*Data to use*
****************

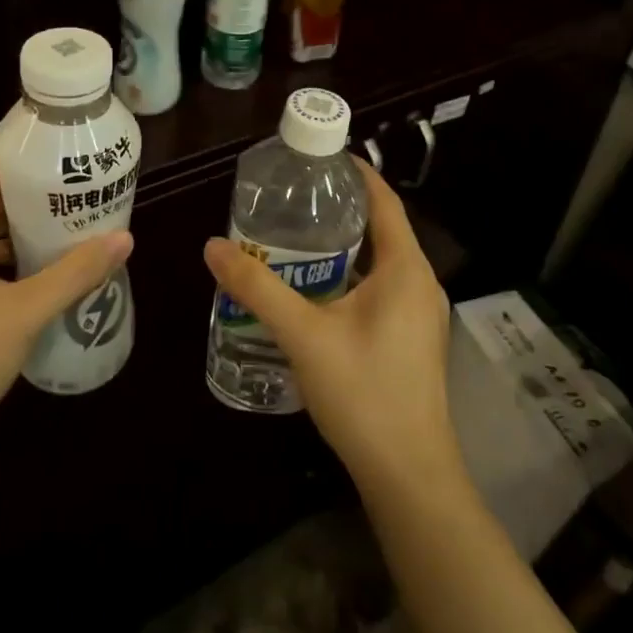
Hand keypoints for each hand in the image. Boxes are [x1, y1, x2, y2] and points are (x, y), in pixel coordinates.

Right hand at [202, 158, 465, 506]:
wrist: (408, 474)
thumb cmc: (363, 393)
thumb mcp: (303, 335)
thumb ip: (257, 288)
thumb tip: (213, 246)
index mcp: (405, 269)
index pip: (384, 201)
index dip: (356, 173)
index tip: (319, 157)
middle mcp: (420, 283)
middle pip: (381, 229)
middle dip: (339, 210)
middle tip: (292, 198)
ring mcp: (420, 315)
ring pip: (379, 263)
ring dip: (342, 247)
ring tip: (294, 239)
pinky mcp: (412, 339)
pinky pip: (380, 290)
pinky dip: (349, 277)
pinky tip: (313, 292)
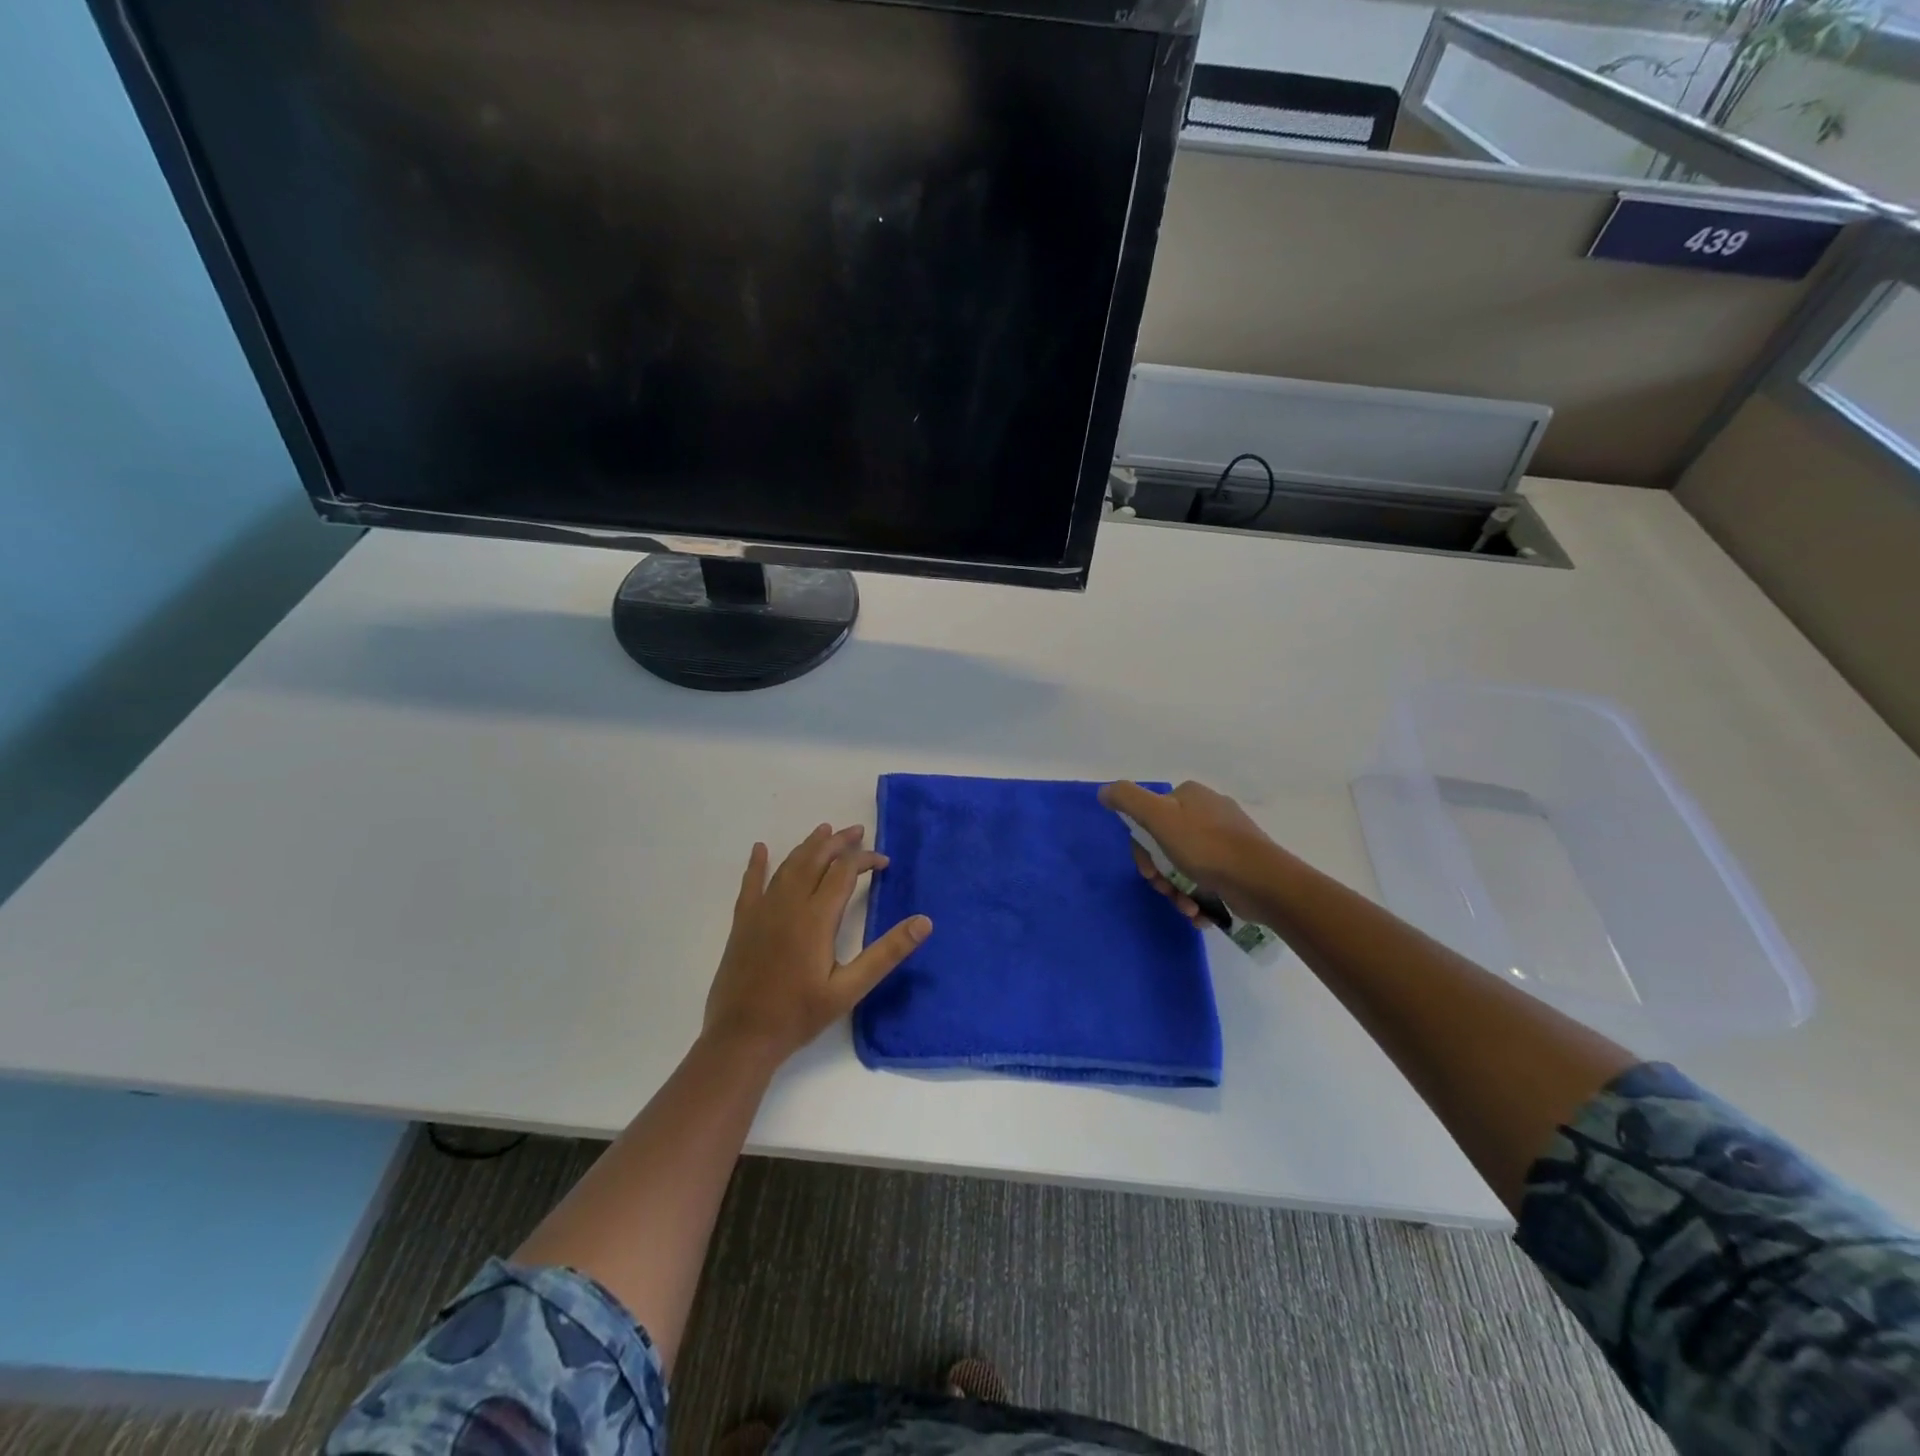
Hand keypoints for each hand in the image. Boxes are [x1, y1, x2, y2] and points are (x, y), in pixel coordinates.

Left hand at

****************

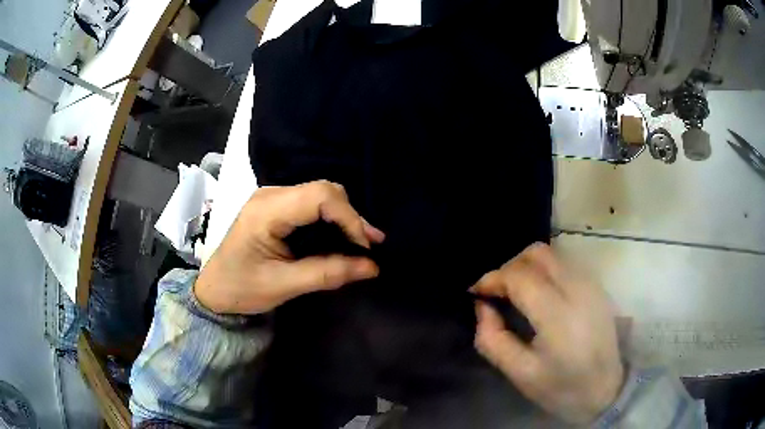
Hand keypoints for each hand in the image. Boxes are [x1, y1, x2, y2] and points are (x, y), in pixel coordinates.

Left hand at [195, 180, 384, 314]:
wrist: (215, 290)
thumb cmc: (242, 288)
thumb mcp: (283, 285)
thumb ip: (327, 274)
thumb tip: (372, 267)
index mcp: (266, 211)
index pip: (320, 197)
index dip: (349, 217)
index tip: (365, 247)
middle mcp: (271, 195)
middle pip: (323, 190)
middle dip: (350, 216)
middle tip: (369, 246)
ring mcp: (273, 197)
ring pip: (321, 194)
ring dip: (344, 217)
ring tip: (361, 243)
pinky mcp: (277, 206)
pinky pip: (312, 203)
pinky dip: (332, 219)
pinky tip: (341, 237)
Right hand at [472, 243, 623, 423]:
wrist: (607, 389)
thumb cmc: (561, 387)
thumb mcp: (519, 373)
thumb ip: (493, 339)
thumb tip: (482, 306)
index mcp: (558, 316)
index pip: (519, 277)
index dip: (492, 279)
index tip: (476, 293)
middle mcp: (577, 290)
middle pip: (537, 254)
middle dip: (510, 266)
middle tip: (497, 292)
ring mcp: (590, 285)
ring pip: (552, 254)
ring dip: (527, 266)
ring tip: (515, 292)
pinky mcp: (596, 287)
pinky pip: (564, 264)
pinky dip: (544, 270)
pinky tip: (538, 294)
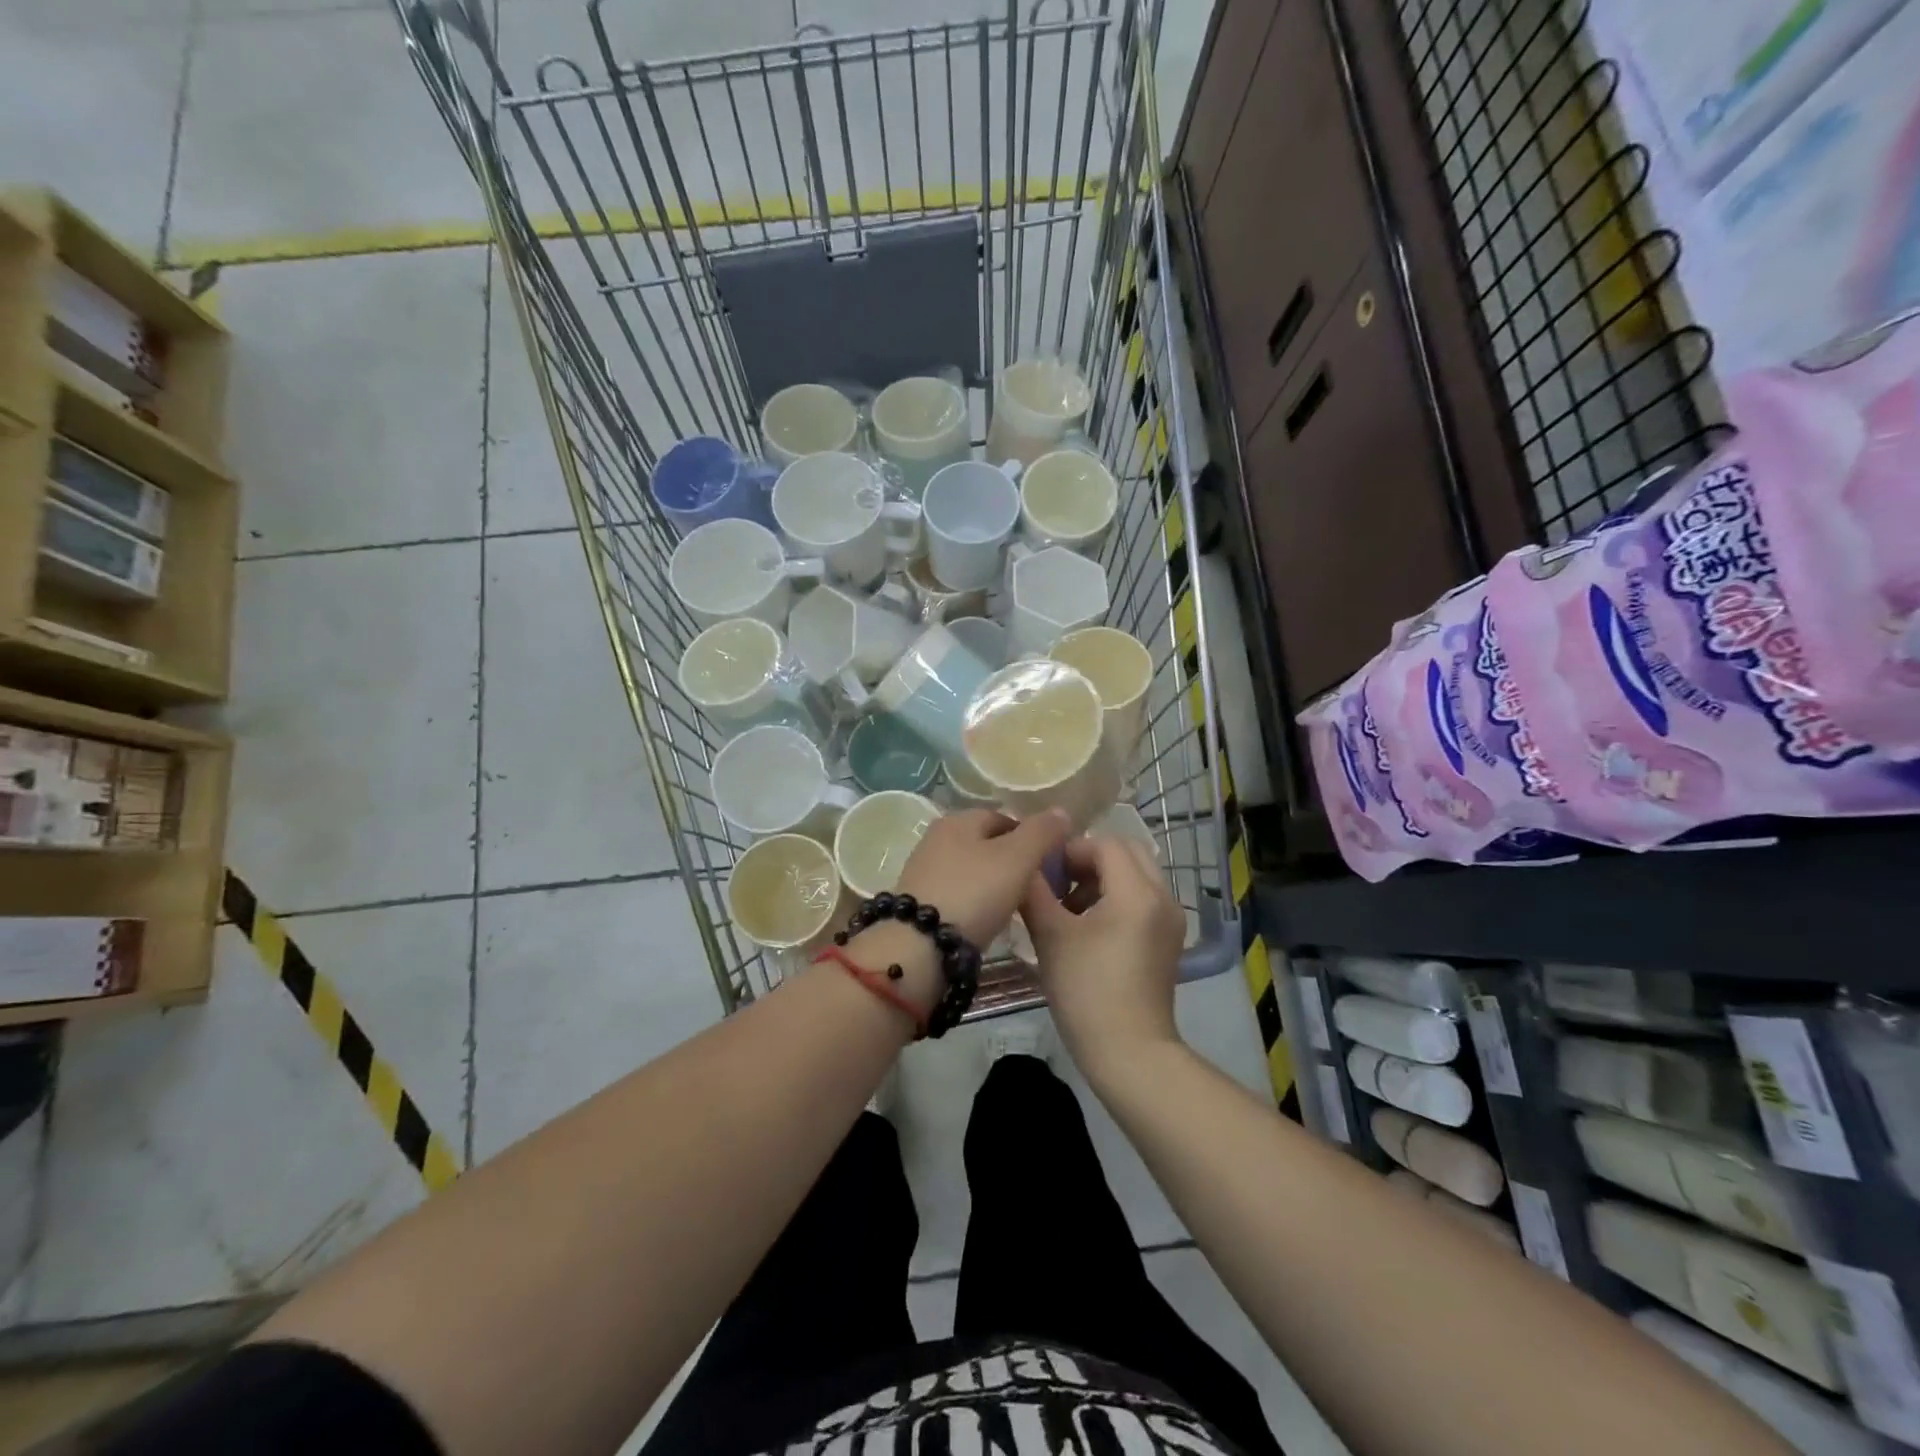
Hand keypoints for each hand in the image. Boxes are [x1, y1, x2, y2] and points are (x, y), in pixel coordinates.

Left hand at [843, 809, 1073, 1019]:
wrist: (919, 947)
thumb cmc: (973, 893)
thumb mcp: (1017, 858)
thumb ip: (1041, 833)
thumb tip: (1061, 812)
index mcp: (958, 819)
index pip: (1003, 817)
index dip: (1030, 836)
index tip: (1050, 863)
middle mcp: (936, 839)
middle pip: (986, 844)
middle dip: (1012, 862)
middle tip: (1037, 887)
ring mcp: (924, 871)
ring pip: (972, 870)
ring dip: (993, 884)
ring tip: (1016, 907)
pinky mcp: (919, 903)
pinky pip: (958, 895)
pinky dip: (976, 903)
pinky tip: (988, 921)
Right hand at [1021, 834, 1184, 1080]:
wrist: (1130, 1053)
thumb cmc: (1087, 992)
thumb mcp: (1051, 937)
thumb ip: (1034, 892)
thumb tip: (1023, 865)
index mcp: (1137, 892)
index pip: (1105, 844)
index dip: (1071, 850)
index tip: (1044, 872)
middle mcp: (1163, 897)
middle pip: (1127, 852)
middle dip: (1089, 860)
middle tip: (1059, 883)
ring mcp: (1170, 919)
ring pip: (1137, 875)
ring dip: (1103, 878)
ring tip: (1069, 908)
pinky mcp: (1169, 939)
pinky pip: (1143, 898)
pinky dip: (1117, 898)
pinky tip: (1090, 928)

****************

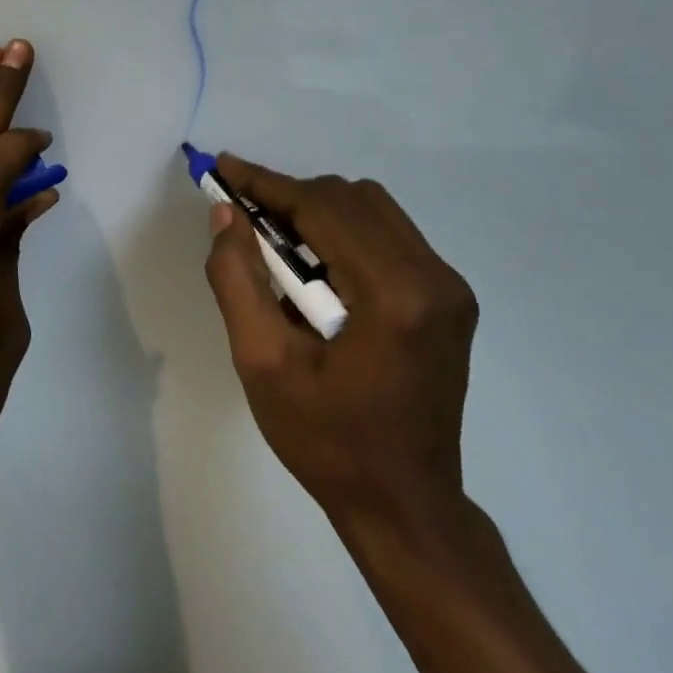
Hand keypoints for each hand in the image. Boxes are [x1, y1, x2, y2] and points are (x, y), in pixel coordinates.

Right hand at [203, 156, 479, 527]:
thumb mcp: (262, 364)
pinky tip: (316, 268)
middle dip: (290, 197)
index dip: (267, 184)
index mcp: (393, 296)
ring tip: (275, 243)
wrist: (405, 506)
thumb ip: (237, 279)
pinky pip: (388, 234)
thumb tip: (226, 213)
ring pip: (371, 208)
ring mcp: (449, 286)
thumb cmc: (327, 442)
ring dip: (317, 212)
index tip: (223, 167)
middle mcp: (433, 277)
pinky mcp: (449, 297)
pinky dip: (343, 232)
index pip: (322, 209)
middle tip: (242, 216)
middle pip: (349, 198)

****************

*What you will do*
Exercise for the records above: copy only the lines from the one with "index pip: (320, 197)" to the one with "pinky tip: (1090, 928)", both ends kept, and drop the pictures.

*Reply to the exercise*
index pip: (320, 197)
index dip: (349, 217)
index tip: (365, 247)
middle mcp: (271, 195)
middle pip: (323, 190)
middle dip: (350, 216)
middle tip: (369, 246)
ring mcp: (273, 197)
ring pip: (321, 194)
ring dip: (344, 217)
ring tip: (361, 243)
pinky mcp: (277, 206)
pinky pip: (312, 203)
pinky dip: (332, 219)
pinky tip: (341, 237)
Right hand at [472, 243, 623, 423]:
wrist: (607, 389)
thumb cmc: (561, 387)
thumb mcp: (519, 373)
thumb ip: (493, 339)
thumb tip: (482, 306)
index mcp: (558, 316)
index pip: (519, 277)
index dip: (492, 279)
index tip: (476, 293)
middle mcp: (577, 290)
middle pip: (537, 254)
middle dip: (510, 266)
middle tip: (497, 292)
ring mcp: (590, 285)
ring pip: (552, 254)
ring dip: (527, 266)
ring tip: (515, 292)
pinky mcp: (596, 287)
pinky pip: (564, 264)
pinky dip: (544, 270)
pinky tip: (538, 294)
Hand keypoints for each hand in the image. Boxes are [x1, y1, x2, y2] and points are (x, y), in pixel coordinates.

Left hand at [843, 809, 1073, 1019]:
wrist: (919, 947)
thumb cmc: (973, 893)
thumb mcp: (1017, 858)
thumb ip: (1041, 833)
thumb tip: (1061, 812)
index mcp: (958, 819)
index pip: (1003, 817)
index dip: (1030, 836)
index tip: (1050, 863)
middle mcp: (936, 839)
middle pip: (986, 844)
middle dip: (1012, 862)
middle tip: (1037, 887)
ring mcp: (924, 871)
ring pip: (972, 870)
ring dip: (993, 884)
ring tip: (1016, 907)
pinky mcp: (919, 903)
pinky pip: (958, 895)
pinky dip: (976, 903)
pinky tip: (988, 921)
Right hand at [1021, 834, 1184, 1080]:
wrist: (1130, 1053)
thumb cmc: (1087, 992)
thumb mcp: (1051, 937)
thumb ip: (1034, 892)
thumb tip: (1023, 865)
index mcp: (1137, 892)
index pip: (1105, 844)
index dip: (1071, 850)
index tip: (1044, 872)
middle mcp: (1163, 897)
middle pip: (1127, 852)
middle dip: (1089, 860)
middle tip: (1059, 883)
ring mcp: (1170, 919)
ring pip: (1137, 875)
ring dip: (1103, 878)
ring tip: (1069, 908)
pinky mcp: (1169, 939)
pinky pip: (1143, 898)
pinky dip: (1117, 898)
pinky tip: (1090, 928)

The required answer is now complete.